This month’s theme at TAH is data collection! While this can be intimidating, once you start the process you will absolutely love data and what it can do to help you and your students! So I wanted to start slow and share with you the five most essential items to ensure seamless data collection…

1. Clicker (Hand Tally Counter)

One of the most useful items in data collection that I have been introduced to is the the clicker, otherwise know as a hand tally counter. You might have seen these at sporting events or a places where teachers get beverages after a rough week of teaching… You can purchase them on Amazon and it makes collecting frequency data so much easier!
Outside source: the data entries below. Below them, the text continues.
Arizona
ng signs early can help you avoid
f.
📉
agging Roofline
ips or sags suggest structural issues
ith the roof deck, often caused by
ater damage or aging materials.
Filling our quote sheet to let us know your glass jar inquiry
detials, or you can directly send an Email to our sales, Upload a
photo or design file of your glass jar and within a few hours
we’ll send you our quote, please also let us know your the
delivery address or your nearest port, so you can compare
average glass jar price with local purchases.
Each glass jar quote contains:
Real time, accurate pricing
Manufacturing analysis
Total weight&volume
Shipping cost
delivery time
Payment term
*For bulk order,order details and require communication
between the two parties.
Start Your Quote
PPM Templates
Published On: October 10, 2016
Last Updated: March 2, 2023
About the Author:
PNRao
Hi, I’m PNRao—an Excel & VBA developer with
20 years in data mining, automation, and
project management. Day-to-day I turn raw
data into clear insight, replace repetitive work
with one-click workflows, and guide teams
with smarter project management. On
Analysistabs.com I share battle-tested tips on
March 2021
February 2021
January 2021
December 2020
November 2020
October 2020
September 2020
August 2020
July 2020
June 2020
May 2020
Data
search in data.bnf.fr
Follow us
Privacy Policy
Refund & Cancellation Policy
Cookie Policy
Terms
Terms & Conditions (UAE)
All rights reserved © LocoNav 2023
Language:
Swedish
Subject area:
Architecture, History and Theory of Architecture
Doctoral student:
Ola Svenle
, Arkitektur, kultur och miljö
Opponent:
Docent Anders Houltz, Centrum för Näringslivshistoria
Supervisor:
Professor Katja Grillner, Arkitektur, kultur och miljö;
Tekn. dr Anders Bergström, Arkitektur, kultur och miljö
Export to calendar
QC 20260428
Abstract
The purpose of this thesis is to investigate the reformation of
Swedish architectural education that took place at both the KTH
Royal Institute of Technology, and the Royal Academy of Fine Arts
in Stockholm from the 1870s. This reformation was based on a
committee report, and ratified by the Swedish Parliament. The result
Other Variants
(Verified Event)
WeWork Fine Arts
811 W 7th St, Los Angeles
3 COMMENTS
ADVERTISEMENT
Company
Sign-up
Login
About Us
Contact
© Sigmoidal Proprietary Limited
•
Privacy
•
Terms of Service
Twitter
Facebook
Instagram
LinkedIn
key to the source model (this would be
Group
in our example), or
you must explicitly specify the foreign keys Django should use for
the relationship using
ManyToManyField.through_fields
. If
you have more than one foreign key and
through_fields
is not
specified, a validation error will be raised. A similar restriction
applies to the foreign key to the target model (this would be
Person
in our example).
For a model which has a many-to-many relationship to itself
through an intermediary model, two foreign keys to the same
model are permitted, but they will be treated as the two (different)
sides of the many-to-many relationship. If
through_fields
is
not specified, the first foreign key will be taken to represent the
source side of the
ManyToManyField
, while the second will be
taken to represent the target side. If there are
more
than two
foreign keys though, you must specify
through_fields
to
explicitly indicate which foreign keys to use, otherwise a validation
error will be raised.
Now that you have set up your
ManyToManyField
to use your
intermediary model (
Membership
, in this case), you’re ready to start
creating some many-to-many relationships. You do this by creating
It is especially useful if it is a behavior that is occurring often and too fast for you to tally. You can then put it on a chart at the end of the day, period or activity.

2. Pencils (with an eraser)

This might seem obvious, but it is important to use pencil with an eraser. In a pinch, you can use the same pencils as the kids, but it is nice to have your own for teachers and staff to collect data to always ensure that you have an eraser intact. I love the Dixon Ticonderoga pencils in black so they look different than the kids’ pencils. Make sure that you have pencils easily accessible to staff or near the data sheet to ensure timely data collection.

3. Data Sheets

Having data sheets, copied and ready to go is another important item to have to make sure data collection is happening!  TAH has some very user-friendly data sheets, including Special Education Data Sheets and 20 Special Education Data Sheets Set 2. Set one includes 24 different data sheets including the classic ABC, frequency count and a discrete trial data sheet. Set 2 includes a lunch skills data sheet, multiple fluency data sheet (my favorite!), wh- question data…and much more! The best part is that they are editable so you can tailor them to the needs of your students and your classroom!

4. Binders or Clipboards

Going along with the data sheets, you need a convenient, organized and easily accessible way to store them. I personally prefer binders, either for a small group of students, individual students or a type of data/assessment. I have also used clipboards in certain areas of the classroom in which that data is collected. I previously kept a clipboard by the door for student elopement data so we could record the time and hypothesized reason (e.g. bathroom, water, spinning in the hallway) for the elopement when we brought the student back inside.

5. Organized Learning Materials

I found that it was easier to take data when all the materials I needed were in one place! Seems obvious, but I was struggling to collect academic data because all the materials I needed were in different parts of the room. Find a system or area that works for you. For my instructional program data, I keep it all at my teacher time center. I keep the materials in a closed box on my table so that students don’t get into them. I ended up just keeping them in one contained because I have multiple students working on the same goals, but if you wanted to use three bin drawers or another way to organize…do what works for you, your classroom and your students! 

I hope you got some ideas about how to implement data collection in your classroom! Share any items you use to make data collection in your classroom a breeze!